Tout au bout du cimetière Okuno-in se trouve la fameuse Salle des Lanternes, le Tôrô-dô, avec ses centaines de lampes dont deux brûleraient depuis plus de 900 ans. Là encore, je ne peux m'empêcher d'être déçue: les alignements de lampes fonctionnent en fait à l'électricité. Bien que je conçoive que cela limite les risques d'incendie (et l'entretien!), j'y trouve tout d'un coup moins de charme. Nous ne localisons pas les fameuses lampes quasi-millénaires, ce qui me laisse l'espoir qu'elles brûlent d'une véritable flamme, elles.

Derrière le bâtiment de la Salle des Lanternes, un bonze souriant allume de l'encens devant un autel.

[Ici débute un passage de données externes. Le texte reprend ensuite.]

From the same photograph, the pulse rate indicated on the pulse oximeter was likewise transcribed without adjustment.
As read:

Il s'agit sans doute du mausolée de Kûkai, le fondateur de l'école Shingon. Une vieille Japonaise jette de l'argent dans une boîte prévue à cet effet, fait une prière puis s'en va. On n'est jamais mieux servi que par soi-même: accordons-nous ce que les bonzes du Shojoshin-in nous ont refusé ce matin! Je me remémore les gestes appris dans mon enfance. A notre tour, nous jetons quelques pièces dans la boîte. Devant l'autel je joins les deux mains en prière. Du coin de l'oeil, je vois Pierre faire de même et cela m'attendrit. Je suis contente qu'il fasse ce pas vers ma culture d'origine. Il priera pour ses parents, et moi pour mes grands-parents et arrières grands-parents, dont mes propres parents m'ont raconté récemment la passionnante histoire. Suis-je croyante? Peut-être... Si les morts ont une âme et qu'ils entendent nos prières, alors ils recevront celles-ci. Si tout cela n'est pas, alors nous mettons tout simplement nos pensées en ordre par rapport à notre famille, et c'est bien aussi. La vie, les choses, ont le sens qu'on veut bien leur donner.